> _Kısa görev 1_
Akademi üyeliği metnine göre şu soruları yanıtlayın:
(a) 2012'deki LA Times yazısına göre Akademi üyelerinin yüzde kaçı beyazdı?
(b) Brie Larson bu gerçekten hangi turnede bahsetmişti?
(c) 2015-2020 arasında kadın üyelerin yüzdesi kaçtan kaça çıktı?
> _Kısa görev 2_
Akademi üyeliği metnindeki "2012 yılında LA Times tarafından" diye başlayan paragrafı lütfen ana bilgileri koruyarak kısa bir madde listesine dönüştürün.

> _Metin bölümü_
2012 yılında LA Times tarafından yayınlanan bir yazıda Akademi üyelerinin yüzde 94’ü beyazlardan ve yüzde 77’sinin de erkeklerden oluştuğunu göstermişti. Bu araştırmaya göre bir ömür süren Akademi üyelik hakkını kazananların o zamanlar sadece yüzde 2’si siyahi ve yüzde 2’den azı Latindi. LA Times haberi Hollywood’ın çeşitlilik konusunda daha alması gereken çok yolu olduğunu ve film endüstrisindeki tüm kararların arkasında büyük çoğunlukla beyaz erkekler bulunduğunu göstermişti. Hatta bundan üç sene önce Brie Larson, Captain Marvel turnesinde bu gerçekten bahsettiği için linç edilmiş ve gururu kırılan beyaz erkekler filmine gitmeyerek onu protesto etmişlerdi. Neyse, LA Times haberinin ve #OscarsSoWhite protestolarının ardından Akademi, üyelerindeki çeşitlilik için de adımlar attı. 2015-2020 yılı arasında bu konuya verilen önemin ardından kadın üyelerin yüzdesi 25’ten 33’e; temsil edilmeyen ırk ve etnik gruplardan olan üyelerin yüzdesi 10’dan 19’a yükseldi. Ayrıca seçilen bir üyenin ömür boyu üye olduğunu hatırlarsak bu yüzdeler aslında görünenden daha ciddi bir yükselişi temsil ediyor diyebiliriz.

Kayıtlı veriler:

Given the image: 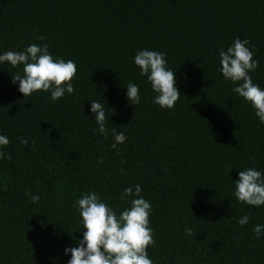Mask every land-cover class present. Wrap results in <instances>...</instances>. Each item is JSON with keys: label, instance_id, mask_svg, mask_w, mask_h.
Listing matches in <instances>:
<instances>
[{"label": "trees", "instance_id": "trees-1", "mask_svg": "<svg viewBox=\"0 0 264 264\" xmlns=\"http://www.w3.org/2000/svg\"><path fill=\"white\" fill-rule=\"evenodd\" d=\"M236 38L250 40L259 66L249 75L264 90V0H0V54L47 44L77 66L74 92L52 102L18 91L11 76L22 65H0V135L10 141L0 150L12 156L0 159V264H68L65 249L84 232L76 201L94 191L119 215L130 208L121 193L136 185L152 205L153 264H264V230L253 231L264 205L234 196L240 171L264 175V125L218 71L219 50ZM144 49L165 53L175 72L172 109L153 103L134 63ZM91 101L104 105L106 138ZM113 128L127 137L119 153Z\"/></svg>", "mask_w": 264, "mask_h": 264}, {"label": "clouds", "instance_id": "clouds-1", "mask_svg": "<svg viewBox=\"0 0 264 264\" xmlns=\"http://www.w3.org/2000/svg\"><path fill=\"white\" fill-rule=\"evenodd\" d=\"M38 39L44 40L43 35ZM250 40L236 38L227 50H219L220 65L218 69L226 81L235 86L232 91L243 98L255 110V115L264 125V90L253 83L250 72H255L259 62L255 60L254 51L248 47ZM10 65L14 68L23 66L22 75L18 71L11 76L12 82H19L18 91L29 97L35 92H49L52 102L64 97L65 93L74 92L73 80L76 78L77 66L72 60L54 58L49 53V46L32 44L23 51H6L0 54V65ZM134 63L140 70V75L147 78L156 95L153 103L161 109H172L180 98L181 92L176 87L175 72L167 69L165 53L155 50H139ZM127 98L132 105L140 103V89L134 83L126 86ZM91 112L98 125L96 133L108 135L105 122L108 119L104 105L91 101ZM114 142L112 149L119 153L118 145L123 144L127 137L123 132L112 130ZM10 143L9 139L0 135V149ZM27 145L26 139L21 140ZM0 159L11 160V154L5 157L0 150ZM103 162L102 160L100 161ZM124 175V170L121 169ZM234 196L238 202L253 207L264 205V175L255 168H246L239 172V178L234 182ZM141 187L136 185L126 187L121 193V199L130 202V208H125L116 214L114 209L101 201L100 194L89 192L79 198L74 207L78 209L84 229L83 238L78 247L65 249V254L71 253L68 264H153L149 258L148 248L155 245L153 230L150 227L151 203L140 196ZM33 203H38L40 197L32 195ZM250 217L245 215L238 219L241 226L247 225ZM264 225H255L253 231L260 238ZM186 235H192L191 229H185Z\"/></svg>", "mask_w": 264, "mask_h": 264}]
</instances>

> _Tam yanıt 1_
(a) Yüzde 94'ü.
(b) Captain Marvel turnesinde.
(c) Yüzde 25'ten yüzde 33'e.

> _Tam yanıt 2_
- 2012'de LA Times'ın yayımladığı bir yazıya göre Akademi üyelerinin yüzde 94'ü beyaz, yüzde 77'si erkekti.
- Ömür boyu üyelik kazananların yalnızca yüzde 2'si siyahi, yüzde 2'den azı Latindi.
- Habere göre Hollywood'ın çeşitlilik konusunda alması gereken çok yol vardı ve film endüstrisindeki kararların arkasında büyük çoğunlukla beyaz erkekler bulunuyordu.
- Brie Larson, Captain Marvel turnesinde bu gerçekten bahsettiği için linç edildi; beyaz erkekler filmine gitmeyerek onu protesto etti.
- LA Times haberi ve #OscarsSoWhite protestolarının ardından Akademi, üyelerinin çeşitliliği için adımlar attı.
- 2015-2020 arasında kadın üyelerin oranı yüzde 25'ten 33'e, temsil edilmeyen ırk ve etnik gruplardan üyelerin oranı yüzde 10'dan 19'a yükseldi.
- Üyelik ömür boyu sürdüğü için bu artış göründüğünden daha ciddi bir yükselişi temsil ediyor.